Background: Homozygosity for the C allele of the −1T>C single nucleotide polymorphism (SNP) of the CD40 gene (rs1883832) is associated with susceptibility to coronary heart disease (CHD), enhanced CD40 expression, and shedding. The disintegrin metalloprotease ADAM17 can cleave various cell surface proteins. This study investigates an association between ADAM17-mediated CD40 shedding and inflammation in CC genotype human endothelial cells. Methods: Human umbilical vein endothelial cells (HUVEC) carrying the CC genotype were stimulated with soluble CD40 ligand (sCD40L) or tumor necrosis factor-α (TNFα).
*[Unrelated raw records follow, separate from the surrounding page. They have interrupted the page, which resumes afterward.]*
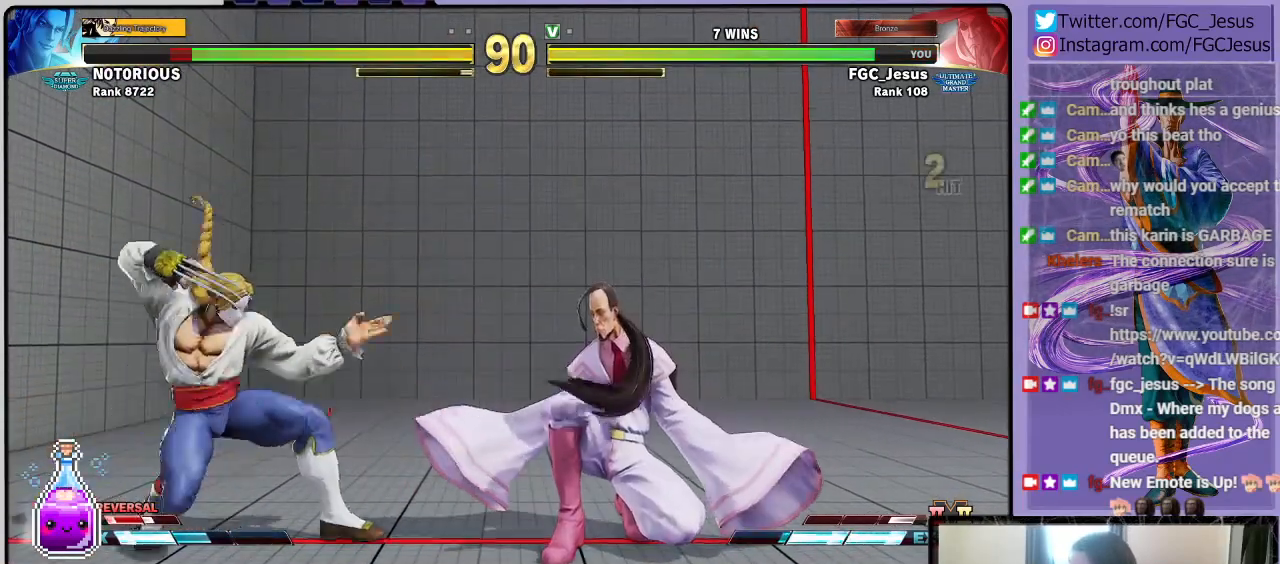
{"buttons": ["DPAD_RIGHT"], "left_stick": "center", "right_stick": "center", "events": [[434, "DPAD_DOWN", "up"]]}
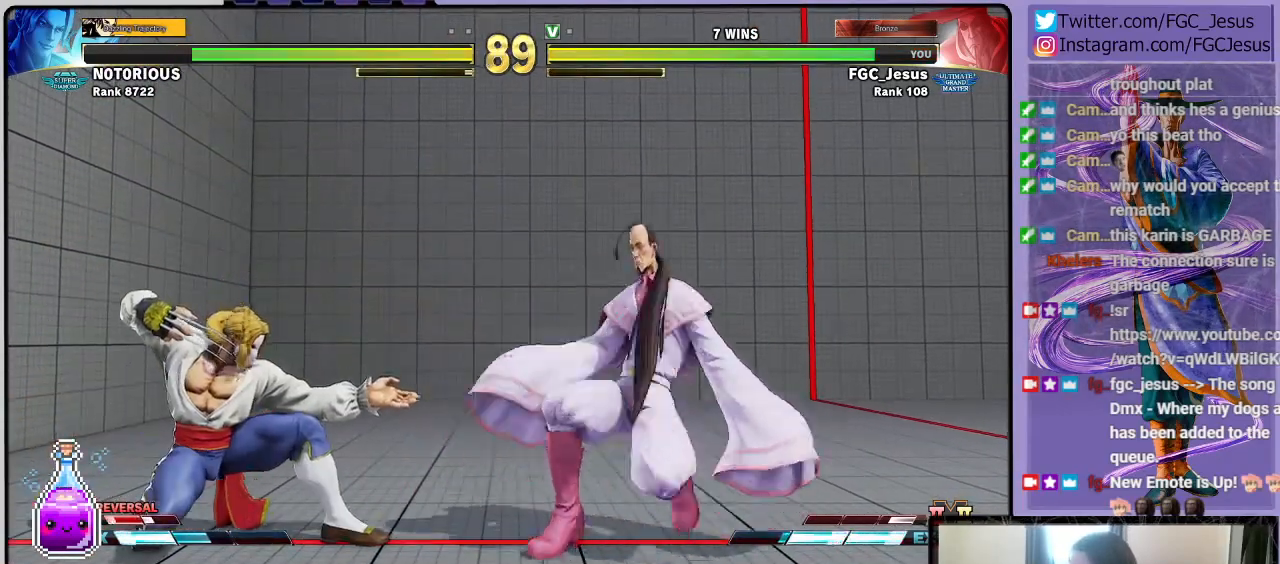
{"buttons": ["DPAD_UP"], "left_stick": "center", "right_stick": "center", "events": [[367, "DPAD_RIGHT", "up"], [434, "DPAD_UP", "down"]]}
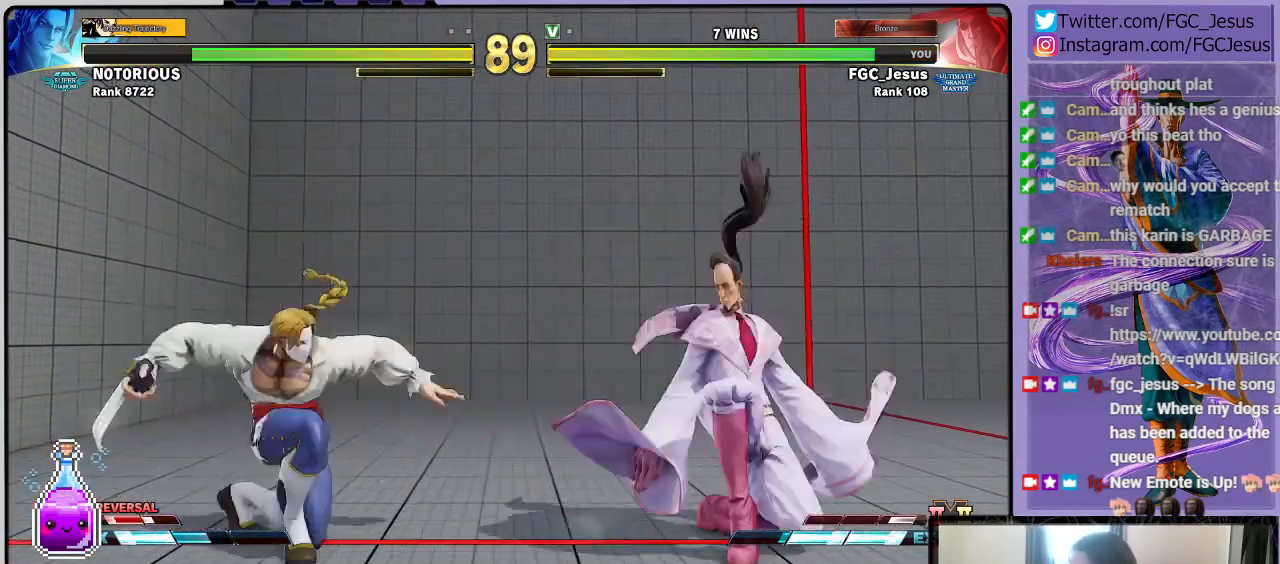
{"buttons": ["R1", "DPAD_RIGHT"], "left_stick": "center", "right_stick": "center", "events": [[34, "DPAD_UP", "up"], [100, "DPAD_RIGHT", "down"], [367, "R1", "down"]]}
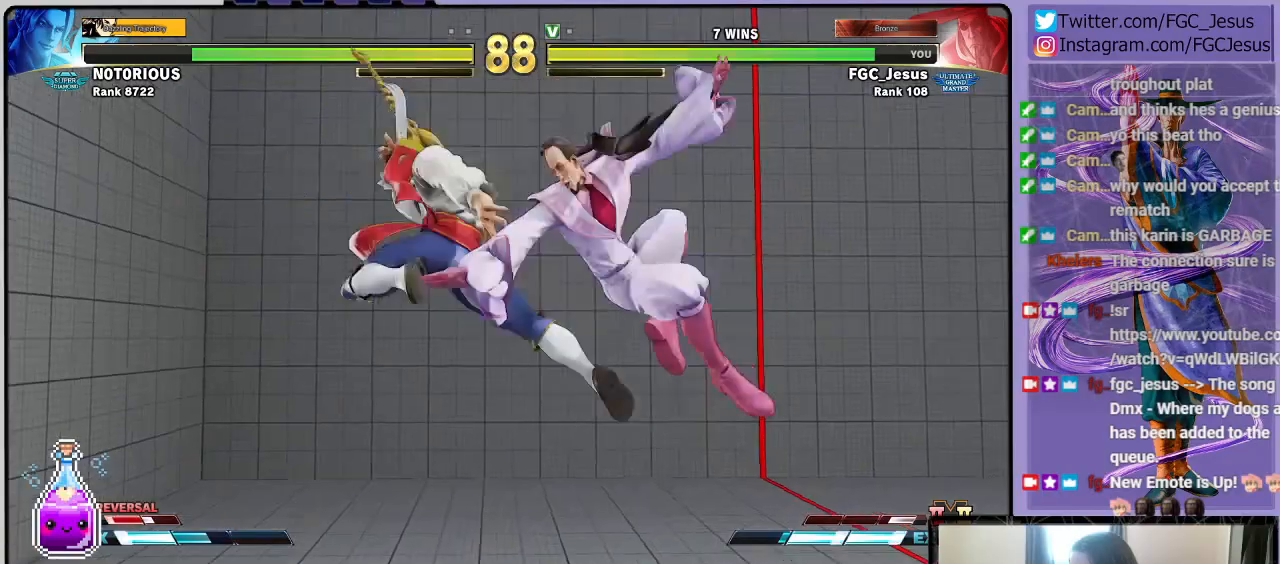
{"buttons": ["DPAD_DOWN", "DPAD_RIGHT"], "left_stick": "center", "right_stick": "center", "events": [[33, "R1", "up"], [467, "DPAD_DOWN", "down"]]}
Messenger RNA and protein expression were determined with standard methods. Levels of high sensitive c-reactive protein (hs-CRP), interleukin-6 (IL-6), and sCD40 in plasma samples from patients with CHD were assessed using ELISA. Results: ADAM17 surface abundance was elevated following stimulation with CD40L and TNFα just as its regulator iRhom2. Inhibition of ADAM17 prevented TNFα-induced sCD40 and soluble vascular cell adhesion molecule-1 release into the conditioned medium and reinforced CD40 surface abundance. Secondary to inhibition of ADAM17, stimulation with CD40L or TNFα upregulated monocyte chemoattractant protein-1 mRNA and protein. Levels of sCD40 and the inflammatory biomarkers hs-CRP and IL-6 were positively correlated in the plasma of patients with CHD. Conclusions: We provide a mechanism by which membrane-bound CD40 is shed from the endothelial cell surface by ADAM17, boosting sCD40 formation and limiting downstream CD40 signaling. Soluble CD40 may represent a robust biomarker for CHD, especially in conjunction with homozygosity for the C allele of the −1T>C SNP of the CD40 gene.

[1]  T. Münzel,et al.  Role of CD40(L)-TRAF signaling in inflammation and resolution—a double-edged sword , 2022, Frontiers in Pharmacology.

[2]  A. Shore,et al.  Soluble CD40 receptor is a biomarker of the burden of carotid artery atherosclerosis in subjects at high cardiovascular risk. , 2022, Atherosclerosis.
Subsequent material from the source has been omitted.